HOW TO COMPLETE THIS TASK:
Your reply should be the records below, duplicated exactly, with any picture removed.

Saved data entries:
○ ○ ○ ○ ○ ○ ○

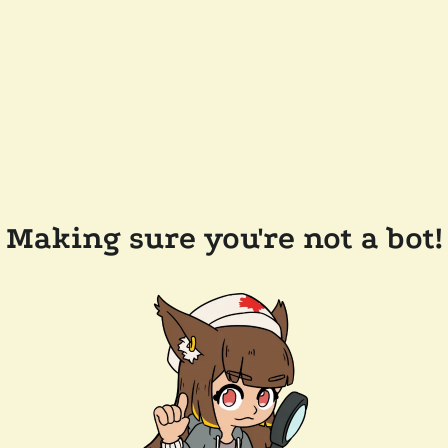
Making sure you're not a bot!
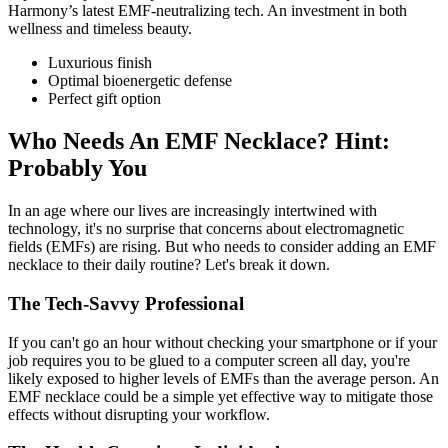
Harmony’s latest EMF-neutralizing tech. An investment in both
wellness and timeless beauty.
Luxurious finish
Optimal bioenergetic defense
Perfect gift option
Who Needs An EMF Necklace? Hint:
Probably You
In an age where our lives are increasingly intertwined with
technology, it's no surprise that concerns about electromagnetic
fields (EMFs) are rising. But who needs to consider adding an EMF
necklace to their daily routine? Let's break it down.
The Tech-Savvy Professional
If you can't go an hour without checking your smartphone or if your
job requires you to be glued to a computer screen all day, you're
likely exposed to higher levels of EMFs than the average person. An
EMF necklace could be a simple yet effective way to mitigate those
effects without disrupting your workflow.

○ ○ ○ ○ ○ ○ ○

WRITTEN SOLUTION:
Making sure you're not a bot!
Harmony’s latest EMF-neutralizing tech. An investment in both
wellness and timeless beauty.
Luxurious finish
Optimal bioenergetic defense
Perfect gift option
Who Needs An EMF Necklace? Hint:
Probably You
In an age where our lives are increasingly intertwined with
technology, it's no surprise that concerns about electromagnetic
fields (EMFs) are rising. But who needs to consider adding an EMF
necklace to their daily routine? Let's break it down.
The Tech-Savvy Professional
If you can't go an hour without checking your smartphone or if your
job requires you to be glued to a computer screen all day, you're
likely exposed to higher levels of EMFs than the average person. An
EMF necklace could be a simple yet effective way to mitigate those
effects without disrupting your workflow.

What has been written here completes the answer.